Roudine resta encore longtemps sur la digue. Tout à coup il secoua sa torpeur. Il reprit à pas lents le sentier qu’il avait suivi une heure auparavant. Il était fort honteux… et chagrin.

« Quelle jeune fille est-ce là ? pensait-il… À dix-huit ans !… Non, je ne la connaissais pas, en effet… C’est une personne remarquable. Quelle force de volonté !… Elle a raison, elle est digne d’un amour autre que celui que je ressentais pour elle… L’ai-je jamais aimée ? se demanda-t-il. Est-ce possible que je ne l’aime plus ? Voilà donc comment tout cela devait finir ! Que je suis nul, que je me fais pitié en comparaison d’elle ! »

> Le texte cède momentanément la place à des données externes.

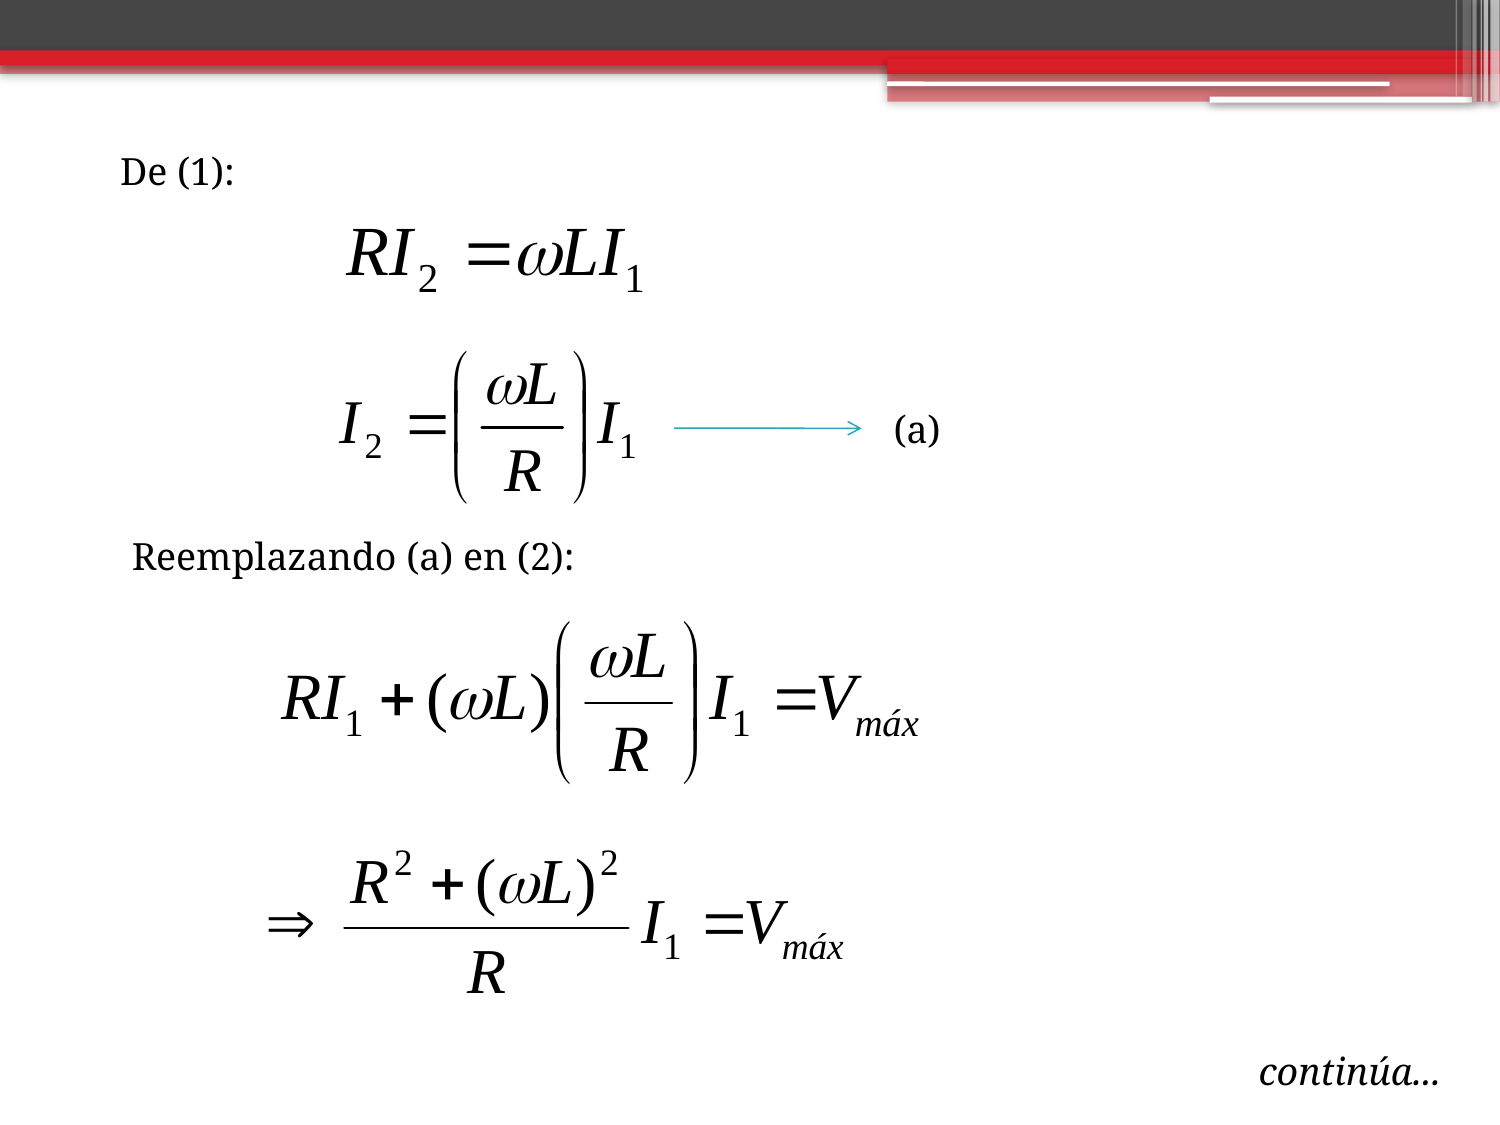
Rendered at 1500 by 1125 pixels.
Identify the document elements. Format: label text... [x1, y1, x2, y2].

text_box Reemplazando (a) en (2): [117, 525, 1020, 586]
text_box (a) [878, 398, 961, 459]
text_box De (1): [105, 140, 305, 201]
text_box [327, 339, 644, 516]
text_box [257, 831, 855, 1009]
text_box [333, 204, 657, 305]
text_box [269, 609, 932, 798]
text_box continúa... [1243, 1040, 1477, 1101]
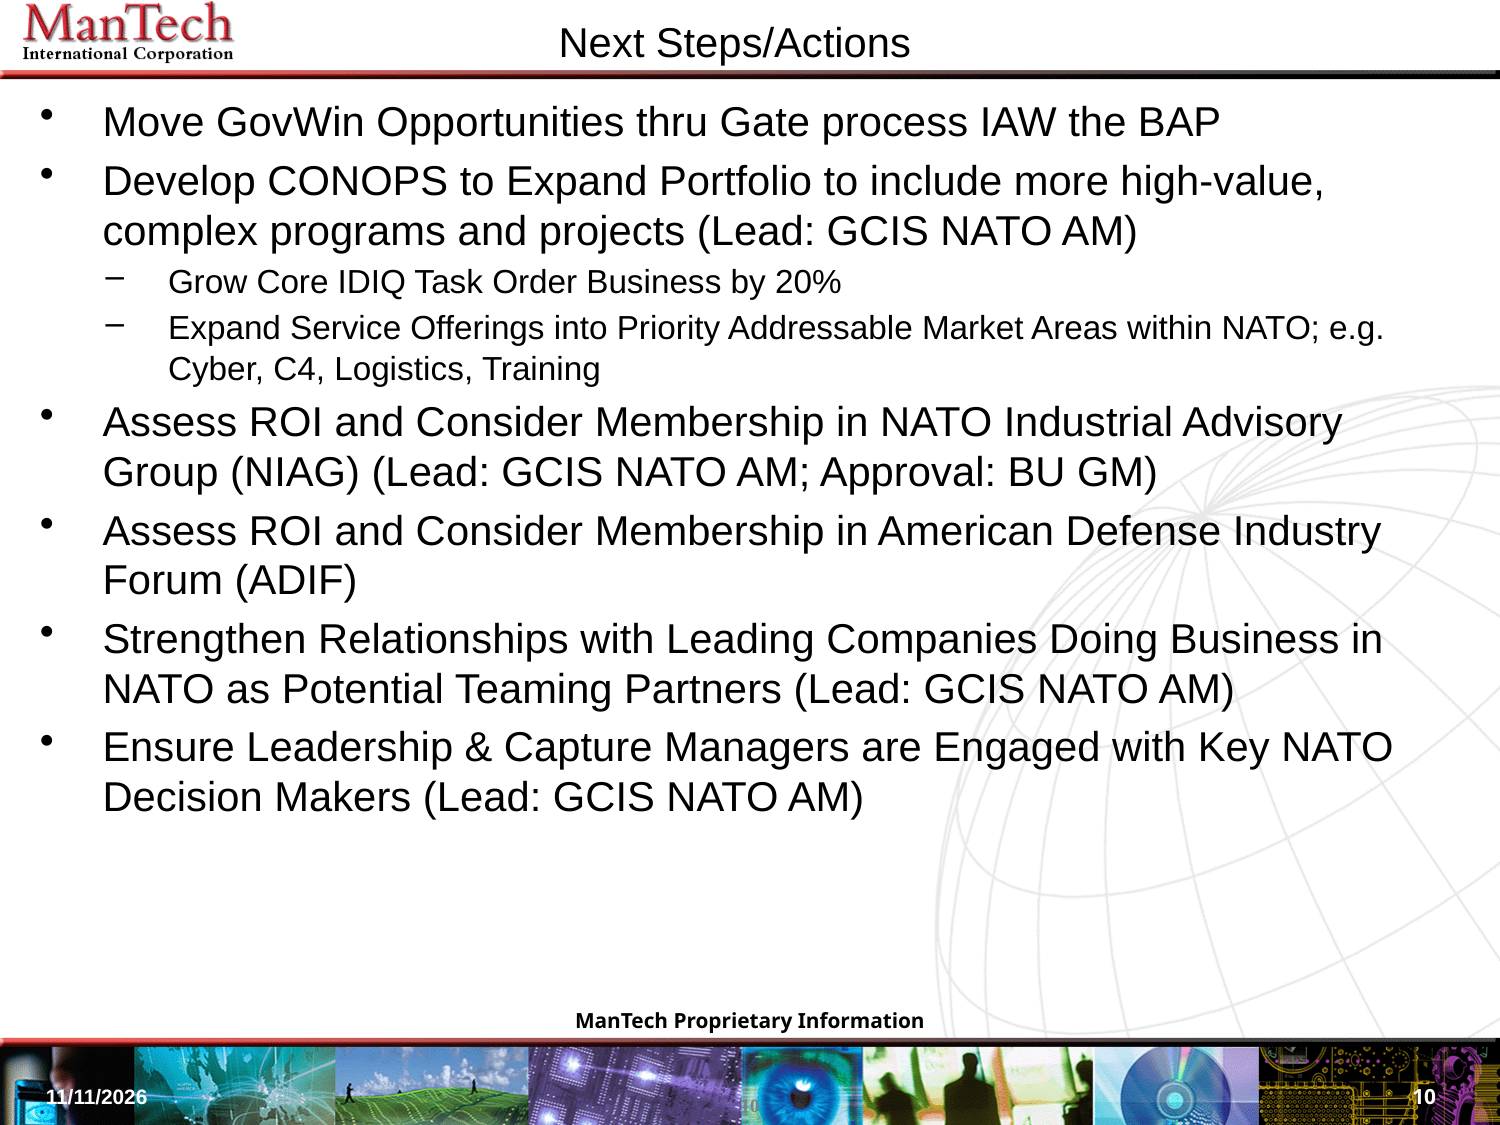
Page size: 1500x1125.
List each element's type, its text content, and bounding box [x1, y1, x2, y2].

text_box 10 [566, 1085, 934, 1125]
list Move GovWin Opportunities thru Gate process IAW the BAP Develop CONOPS to Expand Portfolio to include more high-value, complex programs and projects (Lead: GCIS NATO AM) Grow Core IDIQ Task Order Business by 20% Expand Service Offerings into Priority Addressable Market Areas within NATO; e.g. Cyber, C4, Logistics, Training Assess ROI and Consider Membership in NATO Industrial Advisory Group (NIAG) (Lead: GCIS NATO AM; Approval: BU GM) Assess ROI and Consider Membership in American Defense Industry Forum (ADIF) Strengthen Relationships with Leading Companies Doing Business in NATO as Potential Teaming Partners (Lead: GCIS NATO AM) Ensure Leadership & Capture Managers are Engaged with Key NATO Decision Makers (Lead: GCIS NATO AM) [24, 87, 1476, 1026]
title Next Steps/Actions [97, 12, 1373, 76]
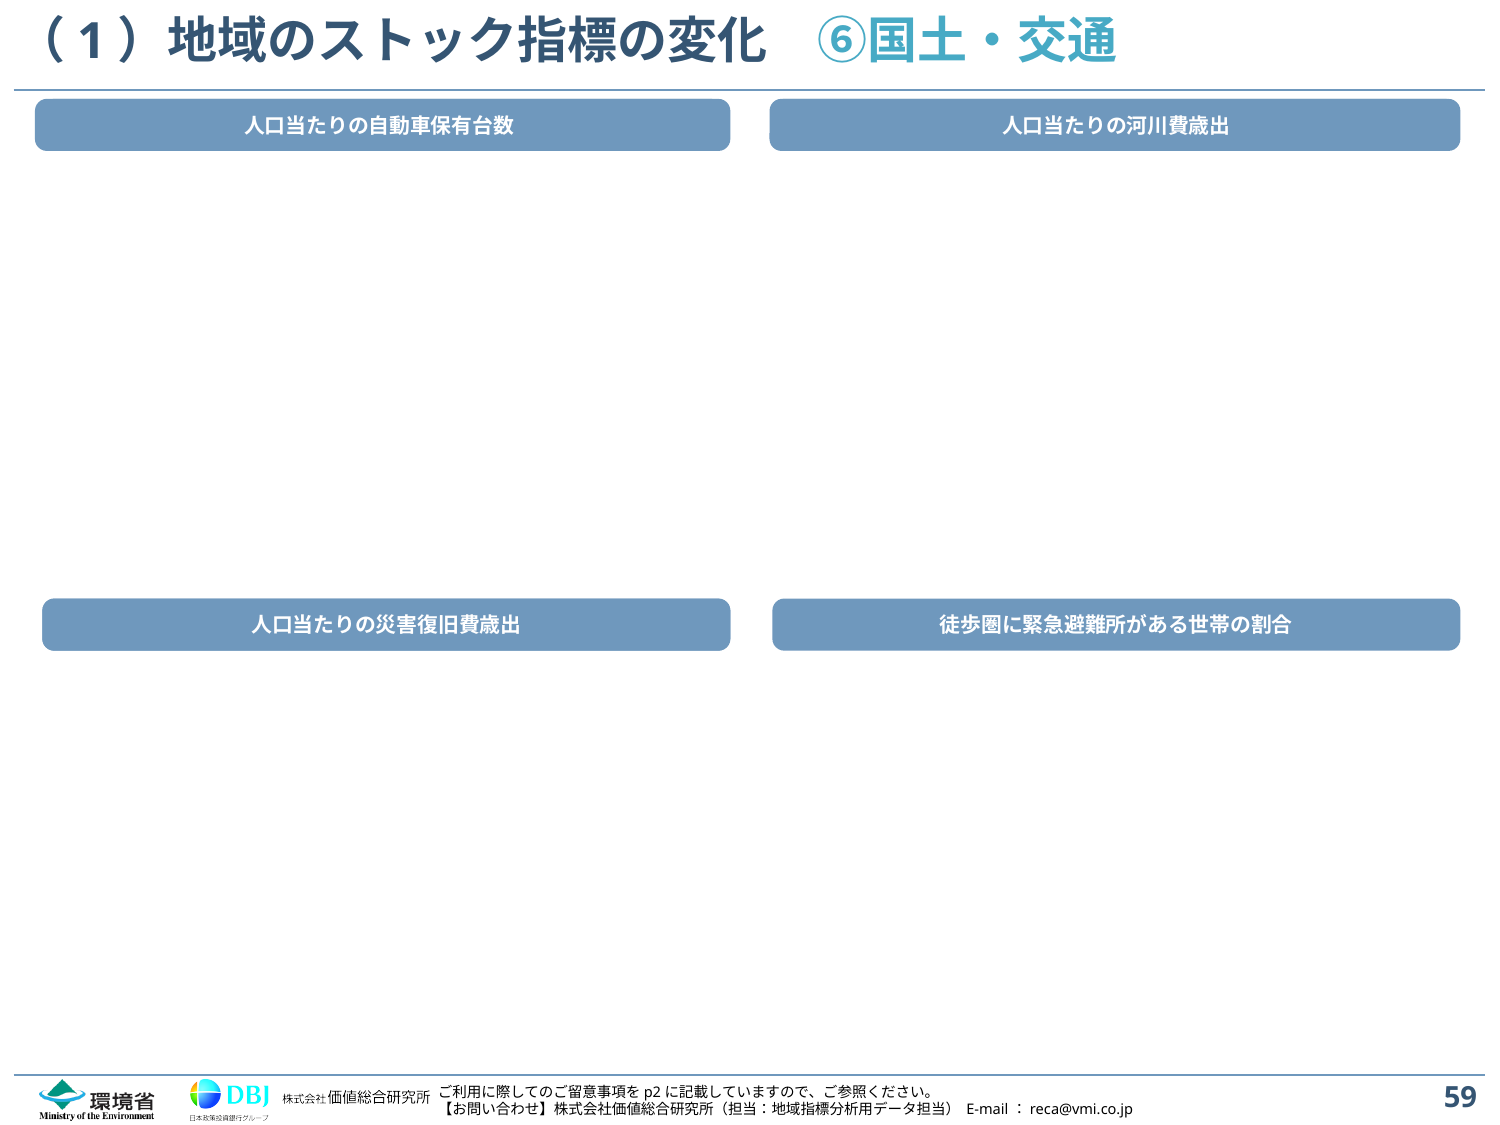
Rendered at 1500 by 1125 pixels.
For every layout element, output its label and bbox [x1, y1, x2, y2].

Le roulement léger d’un drochki de course força Roudine à lever la tête. C’était Lejnieff qui venait du côté opposé avec son éternel trotteur. Roudine le salua en silence ; puis, comme frappé d’une idée subite, il changea de route et prit rapidement le chemin de la maison de Daria.

Lejnieff l’avait laissé passer en le suivant du regard ; mais, après un instant de réflexion, il avait tourné son cheval et s’était rendu chez Volinzoff.

Il trouva son ami endormi, défendit au domestique de le réveiller et alla s’installer sur le balcon pour y fumer un cigare en attendant le déjeuner.